== What you will do ==
The material below contains a line with "for our safety." and a line with "thing except order". Copy exactly those two lines and all lines between them.

== Records supplied ==
━━━━━━━━━━

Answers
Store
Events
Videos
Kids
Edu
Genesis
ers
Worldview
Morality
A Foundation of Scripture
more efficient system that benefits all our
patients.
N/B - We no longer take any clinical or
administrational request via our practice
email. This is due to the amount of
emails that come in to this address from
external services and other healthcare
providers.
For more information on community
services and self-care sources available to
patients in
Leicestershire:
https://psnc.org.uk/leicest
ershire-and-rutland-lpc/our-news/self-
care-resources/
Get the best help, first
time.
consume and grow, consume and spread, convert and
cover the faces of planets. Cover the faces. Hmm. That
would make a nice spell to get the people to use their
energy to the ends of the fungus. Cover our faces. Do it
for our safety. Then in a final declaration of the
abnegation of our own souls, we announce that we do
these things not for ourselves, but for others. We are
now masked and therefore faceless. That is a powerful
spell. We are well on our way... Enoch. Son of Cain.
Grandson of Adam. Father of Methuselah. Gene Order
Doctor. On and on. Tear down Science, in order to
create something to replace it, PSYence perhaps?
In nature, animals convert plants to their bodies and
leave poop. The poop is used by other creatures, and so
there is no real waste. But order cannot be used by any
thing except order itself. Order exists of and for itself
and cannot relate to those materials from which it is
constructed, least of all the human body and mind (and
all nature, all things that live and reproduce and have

━━━━━━━━━━

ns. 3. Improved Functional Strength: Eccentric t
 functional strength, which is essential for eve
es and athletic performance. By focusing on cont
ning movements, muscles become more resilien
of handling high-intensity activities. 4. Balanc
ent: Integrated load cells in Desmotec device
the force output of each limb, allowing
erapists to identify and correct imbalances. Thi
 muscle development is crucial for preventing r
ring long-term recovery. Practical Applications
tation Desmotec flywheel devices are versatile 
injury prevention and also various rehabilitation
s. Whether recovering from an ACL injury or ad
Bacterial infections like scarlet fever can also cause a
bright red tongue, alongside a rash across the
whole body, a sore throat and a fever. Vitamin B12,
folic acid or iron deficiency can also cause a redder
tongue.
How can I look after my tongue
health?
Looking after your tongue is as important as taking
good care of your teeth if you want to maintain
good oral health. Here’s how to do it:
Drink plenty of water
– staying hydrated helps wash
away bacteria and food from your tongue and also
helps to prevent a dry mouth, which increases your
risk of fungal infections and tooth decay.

━━━━━━━━━━

== Answer for this exercise ==
for our safety. Then in a final declaration of the
abnegation of our own souls, we announce that we do
these things not for ourselves, but for others. We are
now masked and therefore faceless. That is a powerful
spell. We are well on our way... Enoch. Son of Cain.
Grandson of Adam. Father of Methuselah. Gene Order
Doctor. On and on. Tear down Science, in order to
create something to replace it, PSYence perhaps?
In nature, animals convert plants to their bodies and
leave poop. The poop is used by other creatures, and so
there is no real waste. But order cannot be used by any
thing except order itself. Order exists of and for itself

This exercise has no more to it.